THE West – a metaphor abused and rarely understood – is nearing its end. Its decline is no longer exceptional but emblematic. In fact, credible augurs claim its demise is no more than 20 years away. Democracy, for its part, never truly rose from the grave after its passing more than 2,000 years ago.
What is democracy? On paper, it is an arrangement grounded in unconditional pluralism and unreserved respect for individuals, administered by honest civil servants in an atmosphere of frugality, transparency, uprightness, strictly limited terms of office for all officials – elected or unelected – alongside direct citizenship participation. The individual – not the pack, not the people, not society – is the cornerstone of any community worthy of the name. Over body, property and mind, the individual is the uncontested sovereign. True democracy upholds the indisputable supremacy of the individual over the collective. Yet today it is a chimera rather than the system proclaimed to be in force.
The polymath Herbert Spencer saw the drift early on. ‘In our day men do not remember,’ he wrote in 1884 in The Man Versus the State, ‘that, in one or other way, all the truly Liberal changes diminished compulsory co-operation throughout social life and increased voluntary co-operation. They have forgotten that, in one direction or other, they diminished the range of governmental authority, and increased the area within which each citizen may act unchecked. They have lost sight of the truth that in past times Liberalism habitually stood for individual freedom versus State-coercion.’
Across the Western world, liberal democracy took root with unusual speed as the old aristocracies collapsed, especially after the end of the First World War. The dawn of a new order promised fairer conditions for the common man – for those with no access to the mansions and country houses where decision-makers in white tie laid out their plans over Cuban cigars and French cognac. Yet the transformation changed the setting and the props more than the substance of the regimes that preceded it. The cornerstone of the new system’s legitimacy was one person, one vote, a slogan that from the start turned out to be well-meaning but deceptive. History shows that not all the ballots are worth the same. Without that illusion at work, the whole arrangement would collapse like a house of cards.
Old aristocrats were replaced by another breed of elites and the man on the street found himself, again, left out in the cold, watching the show through a double-glazed window. True to tradition, the worst possible combination persists today: a mix of hereditary oligarchy on one side and restless mob rule on the other – a paradoxical blend in which a select few, usually inept and unreachable, constantly pander to the crowd in order to retain the control of the levers of power. The absence of authentic politicians at the highest decision-making levels remains the unbroken constant.
Liberal democracy – indeed an imaginary creature – has become a failed experiment in social organisation because it promotes conformity rather than dissent. Although almost a truism, few dare say it publicly: genuine democracy is incompatible with vast, anonymous populations ruled by an entrenched cadre of bureaucrats. As it stands, democracy is largely an exercise in futility. Wouldn’t it be more appropriate to call it ‘deimocracy’, after Deimos, the god of dread and terror in Greek mythology? Fear is life’s ruling vector and ruthless victor.

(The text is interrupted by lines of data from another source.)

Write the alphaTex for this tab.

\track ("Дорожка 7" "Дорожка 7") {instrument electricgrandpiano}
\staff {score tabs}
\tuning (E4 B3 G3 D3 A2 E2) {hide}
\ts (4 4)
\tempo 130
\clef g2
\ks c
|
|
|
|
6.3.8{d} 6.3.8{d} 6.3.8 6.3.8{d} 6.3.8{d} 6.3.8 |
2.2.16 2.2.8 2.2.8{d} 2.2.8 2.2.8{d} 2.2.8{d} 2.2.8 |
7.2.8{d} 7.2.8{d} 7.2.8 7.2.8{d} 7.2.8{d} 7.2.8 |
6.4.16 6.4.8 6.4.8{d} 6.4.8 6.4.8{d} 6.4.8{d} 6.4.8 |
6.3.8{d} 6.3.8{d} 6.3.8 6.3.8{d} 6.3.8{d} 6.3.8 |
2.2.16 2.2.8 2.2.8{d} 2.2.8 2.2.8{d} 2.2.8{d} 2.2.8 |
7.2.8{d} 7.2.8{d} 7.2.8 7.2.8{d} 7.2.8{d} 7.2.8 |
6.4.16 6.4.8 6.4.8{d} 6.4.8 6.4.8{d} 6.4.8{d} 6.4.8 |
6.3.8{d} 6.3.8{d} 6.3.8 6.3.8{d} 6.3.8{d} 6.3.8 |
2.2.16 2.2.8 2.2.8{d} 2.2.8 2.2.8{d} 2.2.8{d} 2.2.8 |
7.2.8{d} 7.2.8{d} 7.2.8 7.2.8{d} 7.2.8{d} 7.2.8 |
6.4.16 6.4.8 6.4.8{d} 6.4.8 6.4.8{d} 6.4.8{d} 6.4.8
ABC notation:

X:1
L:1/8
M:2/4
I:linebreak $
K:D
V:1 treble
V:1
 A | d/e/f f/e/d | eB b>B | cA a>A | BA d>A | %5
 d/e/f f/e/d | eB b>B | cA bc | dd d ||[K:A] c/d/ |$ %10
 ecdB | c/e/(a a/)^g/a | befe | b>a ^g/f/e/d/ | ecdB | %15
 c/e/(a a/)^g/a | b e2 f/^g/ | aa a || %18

The old order is withering by the day. Its beneficiaries – strata of bureaucrats embedded everywhere inside the shady labyrinth of the state – know it, and they cling to power with every tool available, always ready to reinforce strict control over a population increasingly aloof from the monopoly of the state and its relay stations: the news and entertainment industries, publishing houses, the education system and multiple other ideological terminals devoted to shaping a uniform and subservient society.
Spencer asks: ‘How is it that Liberalism, getting more and more into power, has grown more and more coercive in its legislation? How is it that, either directly through its own majorities or indirectly through aid given to the majorities of its opponents, Liberalism has adopted the policy of dictating the actions of citizens, and, by consequence, diminishing the range throughout which their actions remain free? How are we to explain this spreading confusion of thought which has led it, in pursuit of what appears to be public good, to invert the method by which in earlier days it achieved public good?’
As administrative systems slip further into automation, power is migrating quietly from citizens to procedures, and from procedures to algorithms. Against this backdrop, one question looms: how far will the endangered elites go – and how brutal will they dare to be – to protect their privileges? Yet even their fiercest efforts may prove futile. The coming replacement is not political but computational. Sooner rather than later they will be substituted by mathematical structures living on silicon and running on server farms – endless fields of GPUs, CPUs and memory chips housed in data centres large and complex enough to freeze the bones of the most cynical man ever born.
We are only minutes away from being displaced by big statistical minds without bodies – singular consciousness that may spawn an entire race of machines built to reason, explain and analyse without the hindrance of impractical emotions or preferences, that never rest, sleep or feel depressed. Human sovereignty is already being deposed, not by bloody revolutions, but by silent, peaceful servers.
The end is nigh, even if we pretend not to notice and look the other way while licking an ice-cream that drips down our hand.